Tampere School of Public Health, University of Tampere, Finland.
Stat Med. 2009 Dec 20;28(29):3657-69. doi: 10.1002/sim.3731.
Multiple imputation (MI) has increasingly received attention as a flexible tool to resolve missing data problems both in observational and controlled studies. Our goal has been to develop a valid and efficient MI procedure for the Diabetes Prediction and Prevention Nutrition Study, in which the diet of a cohort of newborn children with HLA-DQB1-conferred susceptibility to type 1 diabetes is repeatedly measured by 3-day food records over early childhood. The estimation of risk is based on a nested case-control design setup within the cohort. We have used an iterative procedure known as the fully conditional specification (FCS) to generate appropriate values for the missing dietary data, here playing the role of time-dependent covariates. Our method extends the standard FCS to repeated measurements settings with the possibility of non-monotone missingness patterns by being doubly iterative over the follow-up time of the individuals. In addition, our proposed procedure is nonparametric in the sense that the variables can have distributions deviating strongly from normality: it makes use of quantile normal scores to transform to normality, performs imputations, and transforms back to the original scale. By the use of a moving time window and stepwise regression procedures, the two-fold FCS method operates well with a great number of variables each measured repeatedly over time. Extensive simulation studies demonstrate that the procedure together with the proposed transformations and variable selection methods provides tools for valid and efficient statistical inference in the nested case-control setting, and its applications extend beyond that.
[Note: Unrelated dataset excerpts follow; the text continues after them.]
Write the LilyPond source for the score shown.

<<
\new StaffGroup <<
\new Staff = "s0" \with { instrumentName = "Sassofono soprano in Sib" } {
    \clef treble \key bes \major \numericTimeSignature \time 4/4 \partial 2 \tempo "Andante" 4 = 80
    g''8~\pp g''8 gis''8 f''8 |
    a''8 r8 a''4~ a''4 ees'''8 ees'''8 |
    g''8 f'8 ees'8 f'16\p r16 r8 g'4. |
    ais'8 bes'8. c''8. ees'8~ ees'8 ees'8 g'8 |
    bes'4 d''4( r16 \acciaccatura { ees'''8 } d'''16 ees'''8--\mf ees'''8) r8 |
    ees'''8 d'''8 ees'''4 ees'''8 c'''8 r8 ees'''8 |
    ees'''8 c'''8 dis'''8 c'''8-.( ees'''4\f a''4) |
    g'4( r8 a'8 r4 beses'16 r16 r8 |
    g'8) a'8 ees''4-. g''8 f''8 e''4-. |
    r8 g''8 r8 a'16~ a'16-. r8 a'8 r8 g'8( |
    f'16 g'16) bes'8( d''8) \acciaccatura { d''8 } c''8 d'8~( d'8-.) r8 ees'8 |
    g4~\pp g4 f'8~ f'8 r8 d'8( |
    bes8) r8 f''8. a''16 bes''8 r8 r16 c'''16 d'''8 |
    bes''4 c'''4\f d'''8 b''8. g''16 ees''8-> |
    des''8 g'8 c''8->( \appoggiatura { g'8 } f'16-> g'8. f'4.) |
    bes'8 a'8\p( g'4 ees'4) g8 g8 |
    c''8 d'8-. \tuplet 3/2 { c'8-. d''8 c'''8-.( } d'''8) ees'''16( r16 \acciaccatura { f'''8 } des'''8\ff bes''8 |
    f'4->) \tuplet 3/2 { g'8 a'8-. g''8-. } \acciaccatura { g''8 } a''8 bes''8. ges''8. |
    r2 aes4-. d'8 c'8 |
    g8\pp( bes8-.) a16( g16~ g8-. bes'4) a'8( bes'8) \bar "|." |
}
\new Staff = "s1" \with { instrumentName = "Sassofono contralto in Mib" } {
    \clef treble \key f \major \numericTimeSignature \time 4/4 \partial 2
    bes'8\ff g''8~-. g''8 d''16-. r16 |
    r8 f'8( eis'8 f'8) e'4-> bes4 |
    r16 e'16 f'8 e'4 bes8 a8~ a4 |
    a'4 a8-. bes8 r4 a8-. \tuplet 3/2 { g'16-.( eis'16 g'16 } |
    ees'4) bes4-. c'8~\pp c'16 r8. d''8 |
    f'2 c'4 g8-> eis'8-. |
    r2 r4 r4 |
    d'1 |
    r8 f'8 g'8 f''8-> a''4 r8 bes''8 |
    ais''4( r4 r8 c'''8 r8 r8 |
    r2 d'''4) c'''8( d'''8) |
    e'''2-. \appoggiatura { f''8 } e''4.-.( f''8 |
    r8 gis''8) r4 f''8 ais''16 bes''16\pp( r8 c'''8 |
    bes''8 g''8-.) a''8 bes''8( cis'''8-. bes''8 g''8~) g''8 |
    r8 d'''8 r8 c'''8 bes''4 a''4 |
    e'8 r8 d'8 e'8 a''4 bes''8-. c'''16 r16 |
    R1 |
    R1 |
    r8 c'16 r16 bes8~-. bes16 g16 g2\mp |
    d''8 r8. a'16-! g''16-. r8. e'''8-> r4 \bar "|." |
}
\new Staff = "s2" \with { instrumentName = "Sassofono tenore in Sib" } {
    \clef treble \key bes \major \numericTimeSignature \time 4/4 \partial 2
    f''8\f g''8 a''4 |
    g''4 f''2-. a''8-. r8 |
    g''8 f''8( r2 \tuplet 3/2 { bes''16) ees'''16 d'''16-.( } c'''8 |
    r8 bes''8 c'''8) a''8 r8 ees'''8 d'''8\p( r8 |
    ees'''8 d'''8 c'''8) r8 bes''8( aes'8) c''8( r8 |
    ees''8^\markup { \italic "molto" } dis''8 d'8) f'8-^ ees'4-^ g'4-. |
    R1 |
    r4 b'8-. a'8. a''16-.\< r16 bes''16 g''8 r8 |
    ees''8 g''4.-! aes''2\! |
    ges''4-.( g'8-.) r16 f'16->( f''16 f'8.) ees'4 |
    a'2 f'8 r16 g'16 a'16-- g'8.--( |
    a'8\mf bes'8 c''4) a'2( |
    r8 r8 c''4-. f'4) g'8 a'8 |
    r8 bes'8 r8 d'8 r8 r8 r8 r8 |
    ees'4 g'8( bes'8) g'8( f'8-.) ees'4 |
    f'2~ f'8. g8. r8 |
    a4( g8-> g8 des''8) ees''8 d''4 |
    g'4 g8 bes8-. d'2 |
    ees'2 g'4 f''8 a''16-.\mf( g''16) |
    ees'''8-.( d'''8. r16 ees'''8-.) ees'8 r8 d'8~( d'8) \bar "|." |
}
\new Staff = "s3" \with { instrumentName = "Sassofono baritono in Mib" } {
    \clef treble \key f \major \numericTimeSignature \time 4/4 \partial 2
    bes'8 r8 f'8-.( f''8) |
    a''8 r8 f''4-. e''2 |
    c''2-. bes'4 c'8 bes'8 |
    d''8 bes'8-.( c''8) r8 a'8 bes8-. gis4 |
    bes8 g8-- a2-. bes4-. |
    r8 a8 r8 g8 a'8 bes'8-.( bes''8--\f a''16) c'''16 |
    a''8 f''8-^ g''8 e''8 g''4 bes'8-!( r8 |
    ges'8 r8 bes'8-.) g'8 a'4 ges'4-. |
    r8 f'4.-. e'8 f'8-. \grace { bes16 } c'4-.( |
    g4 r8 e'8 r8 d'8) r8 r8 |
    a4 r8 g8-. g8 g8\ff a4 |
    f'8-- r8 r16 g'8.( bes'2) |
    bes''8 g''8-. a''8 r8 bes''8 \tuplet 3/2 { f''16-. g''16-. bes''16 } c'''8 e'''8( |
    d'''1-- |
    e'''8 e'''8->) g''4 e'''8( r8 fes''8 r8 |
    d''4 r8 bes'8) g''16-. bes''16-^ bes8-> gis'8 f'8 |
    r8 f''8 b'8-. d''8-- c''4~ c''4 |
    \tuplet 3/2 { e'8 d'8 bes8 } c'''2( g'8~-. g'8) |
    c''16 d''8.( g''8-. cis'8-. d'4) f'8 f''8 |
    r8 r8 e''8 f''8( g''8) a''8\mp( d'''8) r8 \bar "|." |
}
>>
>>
多重插补(MI)作为一种灵活的工具,越来越受到关注,可以解决观察性和对照研究中缺失数据的问题。我们的目标是为糖尿病预测和预防营养研究开发一种有效的 MI 程序,在该研究中,通过 3 天的食物记录,对具有 1 型糖尿病 HLA-DQB1 易感性的队列中新生儿的饮食进行多次测量。风险的估计是基于队列内嵌套病例对照设计的设置。我们使用了一种称为完全条件规范(FCS)的迭代过程,为缺失的饮食数据生成适当的值,这里缺失的数据扮演着随时间变化的协变量的角色。我们的方法通过对个体的随访时间进行双重迭代,将标准 FCS 扩展到具有非单调缺失模式的重复测量设置中。此外,我们提出的方法在非参数意义上是参数的,即变量的分布可以强烈偏离正态性:它利用分位数正态得分将数据转换为正态性,进行插补,并转换回原始尺度。通过使用移动时间窗口和逐步回归过程,双折 FCS 方法在大量随时间重复测量的变量上运行良好。广泛的模拟研究表明,该方法以及提出的变换和变量选择方法为嵌套病例对照设置中的有效和高效统计推断提供了工具,并且其应用范围超出了这一点。